Он меньше, чем на фотографиях, как сказала бы одна моя знакомая консьержка. Метр пятьдесят пять — красная цена, не больше! Густые брови, седые волосы, жесткие и вьющиеся, и нос, заросший торчащей во все стороны щетиной. Уголки рта горестно опущены. Он серьезен и преисполнен!
Окакис подходит к трапу для приема гостей. Немногословен, лишь рукопожатие и приветствие «спасибо, что приехали», а для дам зарезервирован легкий поклон. И все!
Двое слуг в ливреях помогают сходящим с трапа гостям и ведут к экипажам, где дочка Окакиса представляет им прибывших накануне. Среди них я отмечаю принца по имени Нгуен Совьет Шимин из Центрального Вьетнама, бывшего короля Фарука, еще одного короля, на этот раз голландского сырного производства, вице-королевы Тении Алохи Келебатузы, господина Педе из Организации Разъединенных Наций в сопровождении бабушки (которую никак нельзя было оставить дома из-за ее неумения пользоваться газовой плитой), а также господина Эдгара Слабуша, бывшего президента Французского Совета, автора наделавшей много пустого шума книги «Все началось с желтка». Но каково общество, доложу я вам!

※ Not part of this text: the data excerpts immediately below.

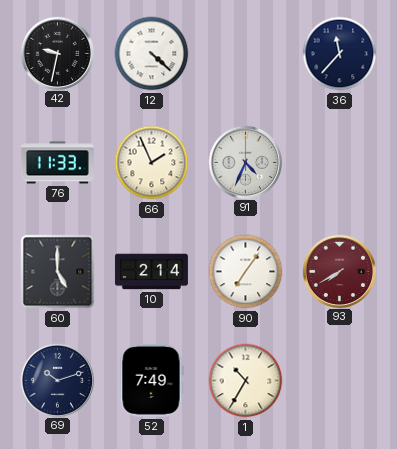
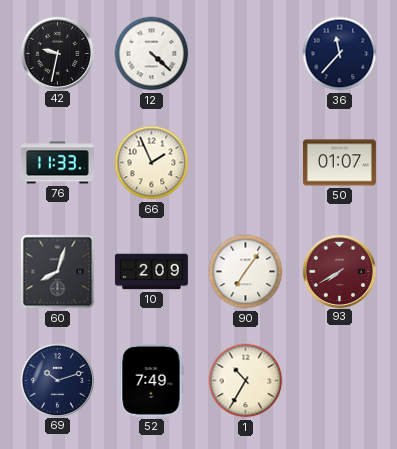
91: 4:34 -> none
50: none -> 01:07
60: 5:00 -> 8:03
10: 2:14 -> 2:09
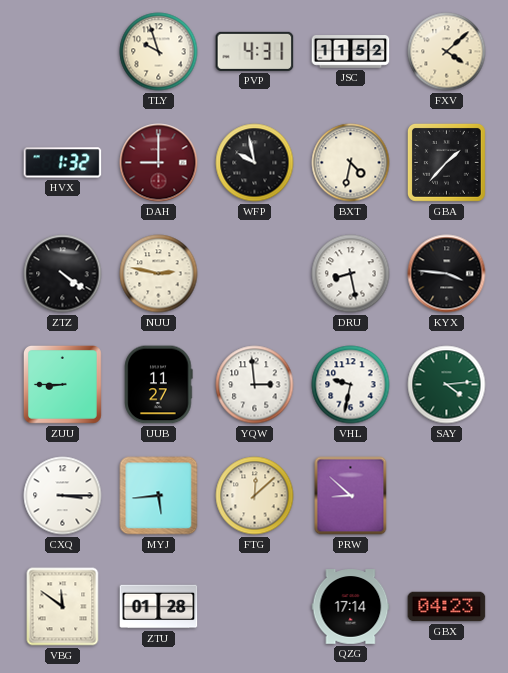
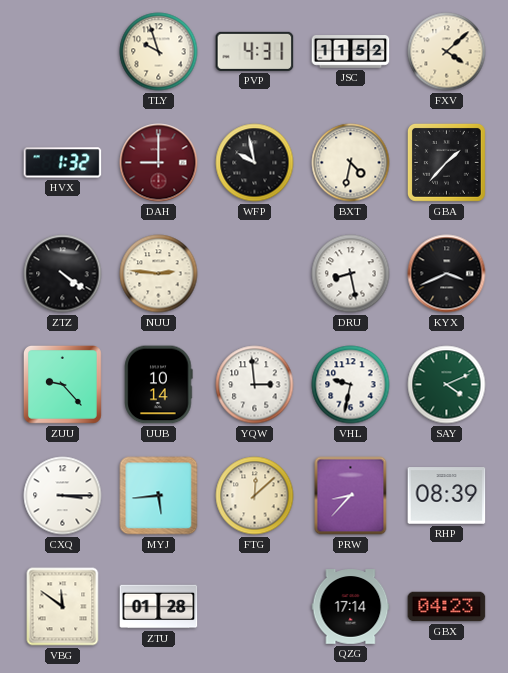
NUU: 2:47 -> 2:46
KYX: 3:46 -> 3:41
ZUU: 8:45 -> 9:23
UUB: 11:27 -> 10:14
SAY: 4:14 -> 4:11
PRW: 8:52 -> 8:37
RHP: none -> 08:39
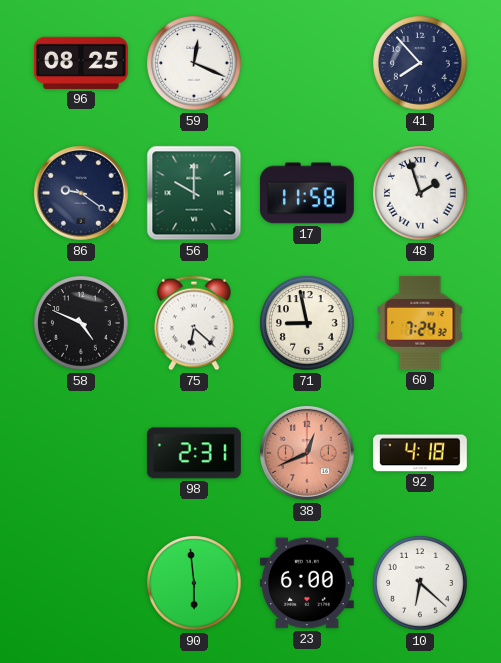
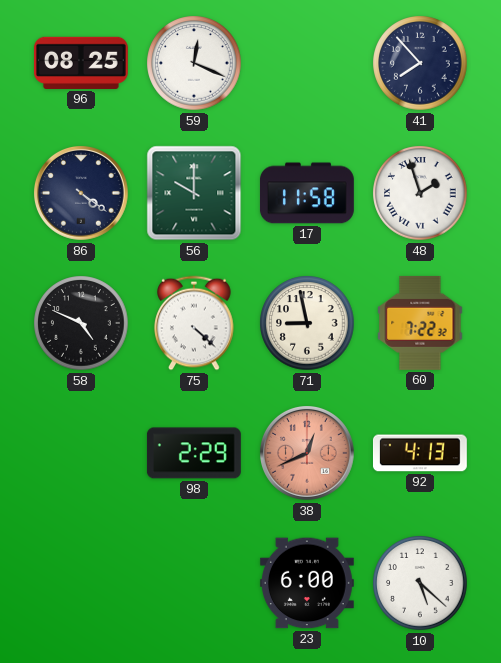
86: 9:21 -> 4:21
75: 6:22 -> 4:22
60: 7:24 -> 7:22
98: 2:31 -> 2:29
92: 4:18 -> 4:13
90: 5:59 -> none
10: 6:22 -> 5:22
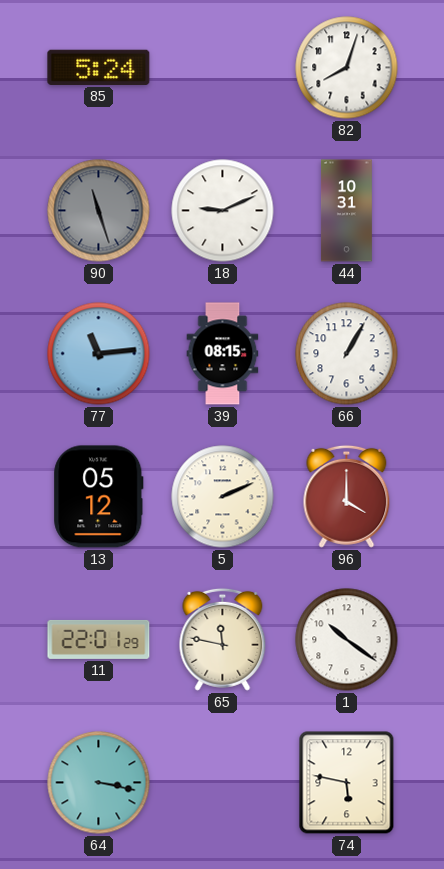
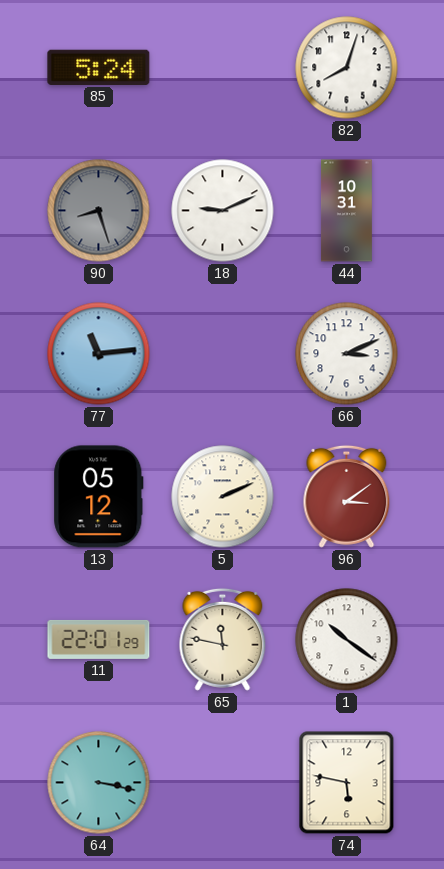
90: 11:27 -> 8:27
39: 08:15 -> none
66: 1:05 -> 3:11
96: 4:00 -> 3:09
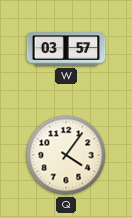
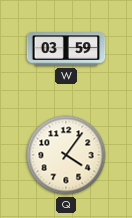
W: 03:57 -> 03:59
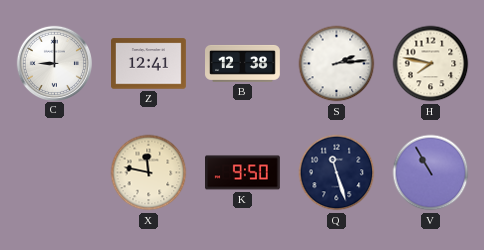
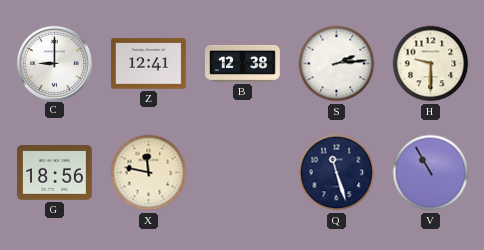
H: 7:47 -> 9:30
G: none -> 18:56
K: 9:50 -> none
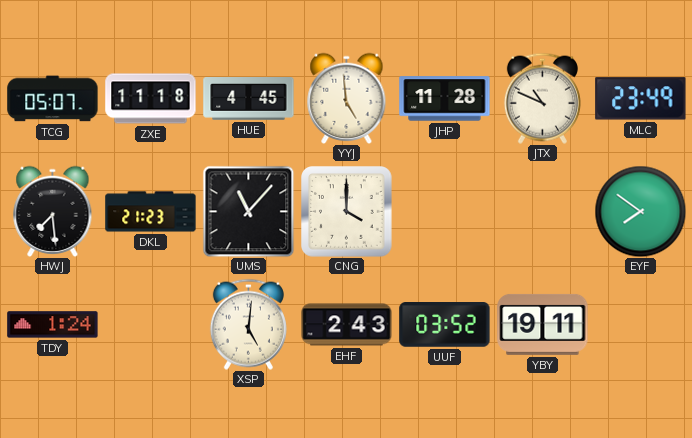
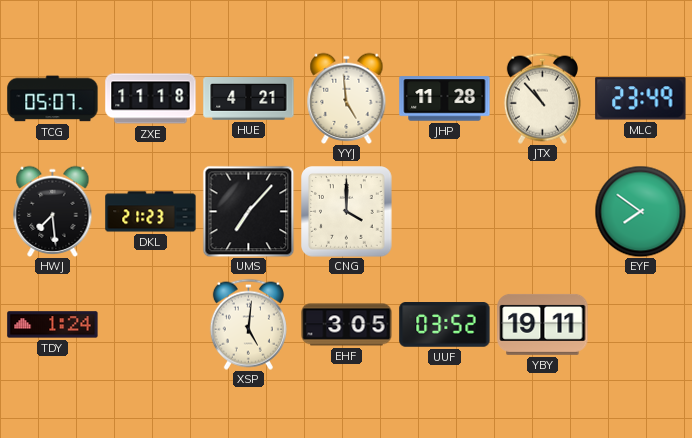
HUE: 4:45 -> 4:21
JTX: 10:49 -> 10:53
UMS: 11:07 -> 7:07
EHF: 2:43 -> 3:05
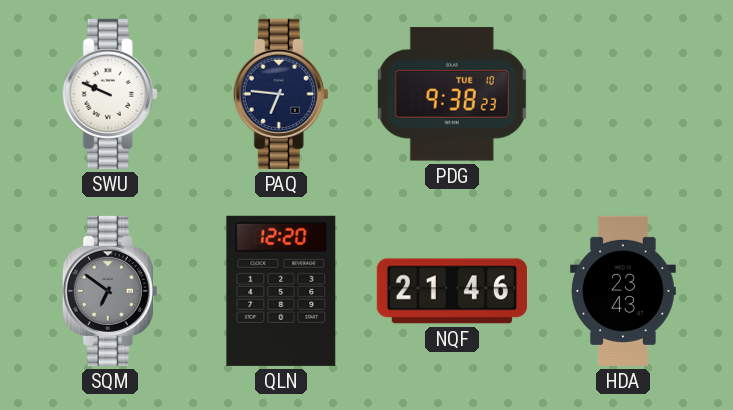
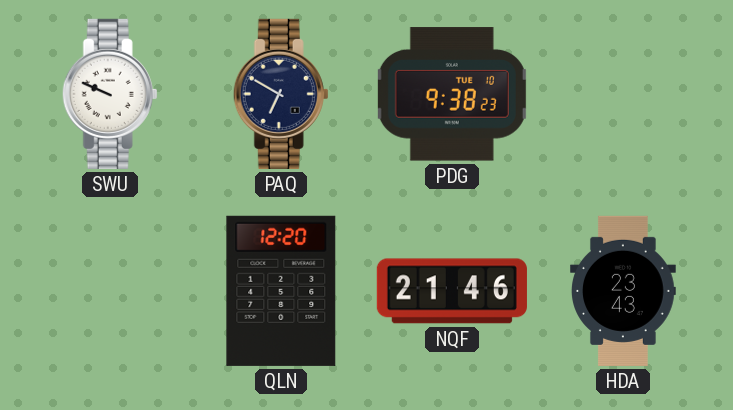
PAQ: 6:46 -> 6:50
SQM: 6:51 -> none
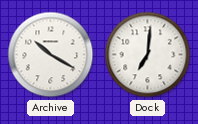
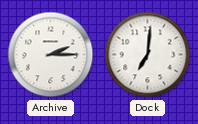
Archive: 10:20 -> 2:15
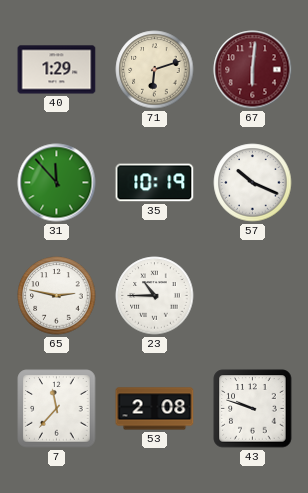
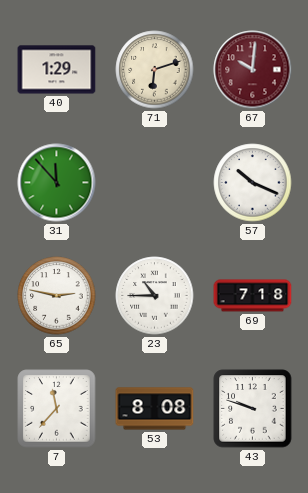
67: 6:01 -> 10:01
35: 10:19 -> none
69: none -> 7:18
53: 2:08 -> 8:08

Мы рассаживаемся в ландо, и бело-розовый кучер везет нас в общей колонне по направлению к дворцу.
О, какой сюрприз! Еще один! По всей длине трассы по мере нашего продвижения из-за каждого дерева появляется музыкант. Среди них есть даже карлик-флейтист, который вышел из-за кустика земляники. Ну что можно добавить — Окакис умеет принимать гостей!
Если бы вы могли видеть весь парковый ансамбль во французском стиле! Особенно когда подумаешь, что каждый миллиграмм земли на остров был привезен издалека! До Окакиса здесь было лишь несколько скал, загаженных чайками. Он как Бог Создатель, наш Окакис! Задумал и создал землю! Особое поощрение от жюри.